Content starts
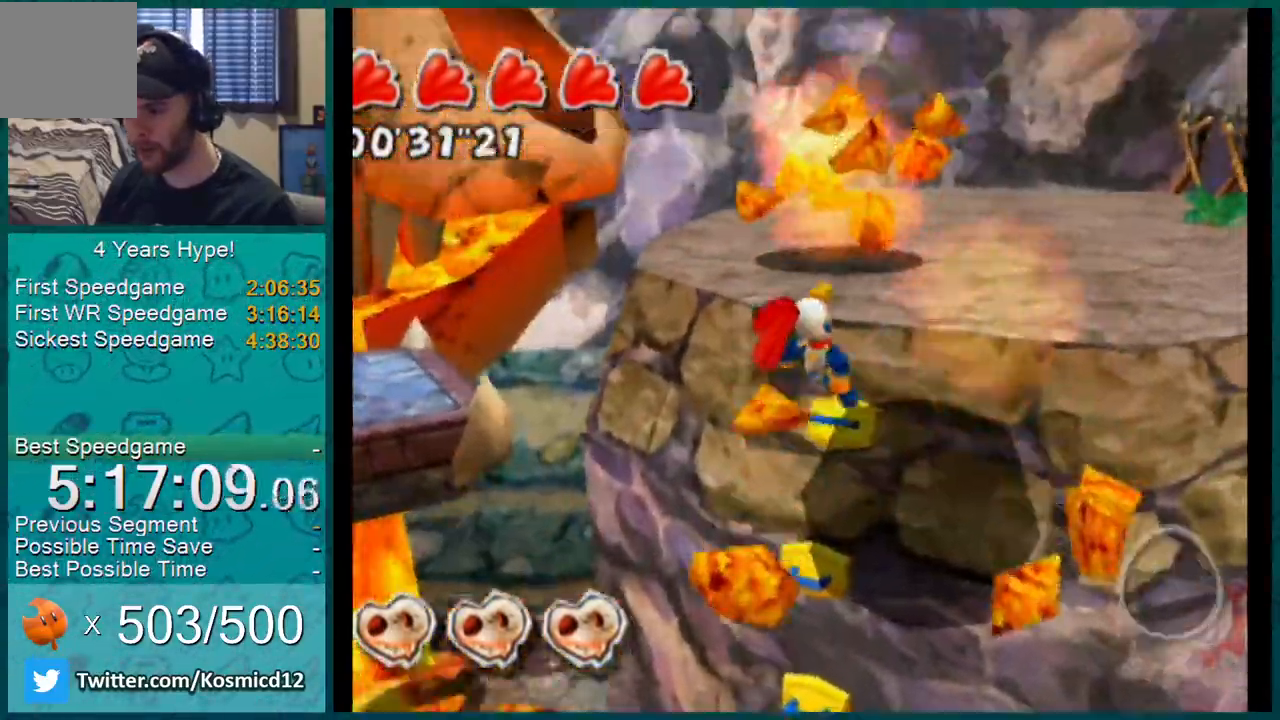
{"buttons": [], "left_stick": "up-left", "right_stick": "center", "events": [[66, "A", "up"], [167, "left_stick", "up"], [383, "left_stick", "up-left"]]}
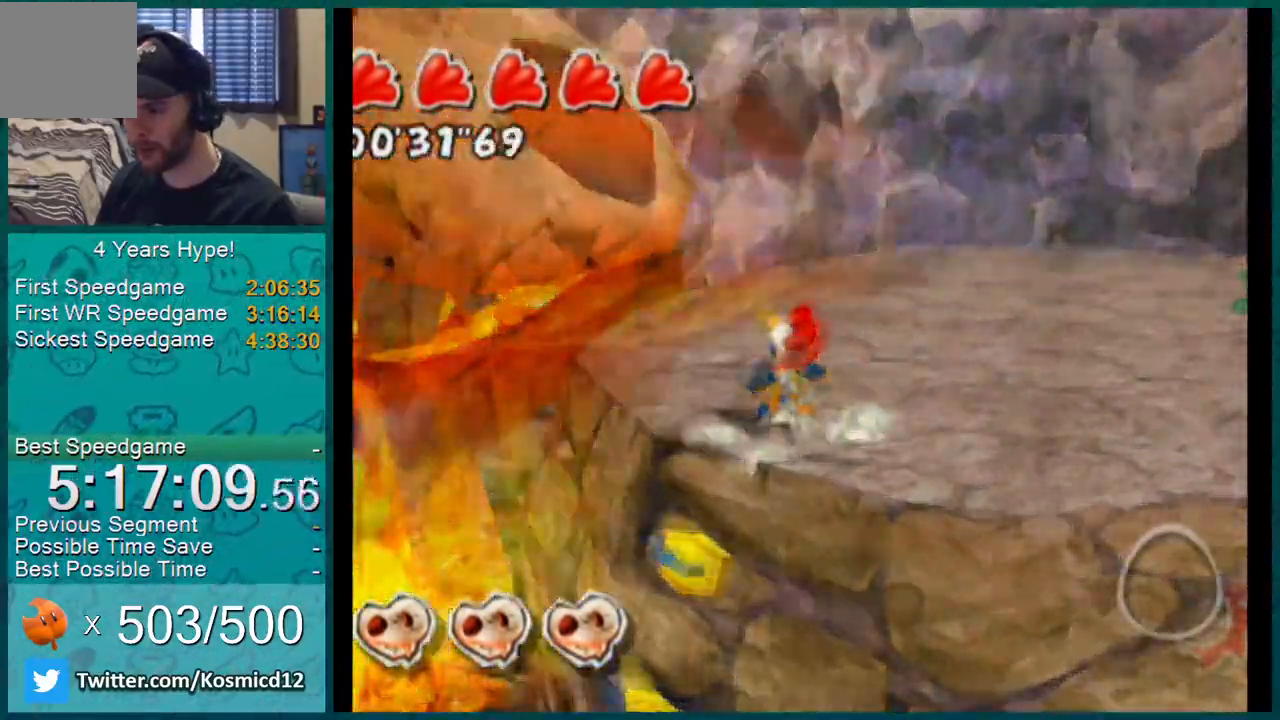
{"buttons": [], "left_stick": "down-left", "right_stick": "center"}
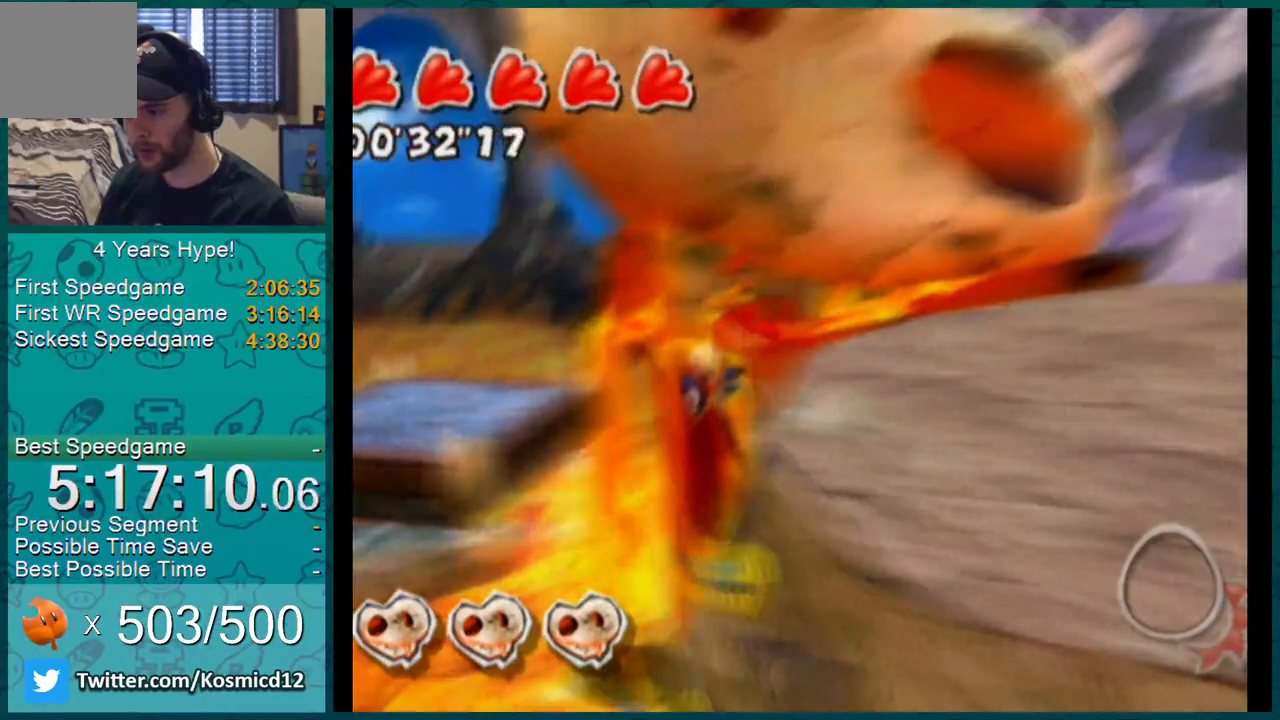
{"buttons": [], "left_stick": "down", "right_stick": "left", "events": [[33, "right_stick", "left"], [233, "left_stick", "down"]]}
Content ends
Print every line of the listing exactly, please, and leave the images out.

{"buttons": [], "left_stick": "up-left", "right_stick": "center", "events": [[66, "A", "up"], [167, "left_stick", "up"], [383, "left_stick", "up-left"]]}
{"buttons": [], "left_stick": "down-left", "right_stick": "center"}
{"buttons": [], "left_stick": "down", "right_stick": "left", "events": [[33, "right_stick", "left"], [233, "left_stick", "down"]]}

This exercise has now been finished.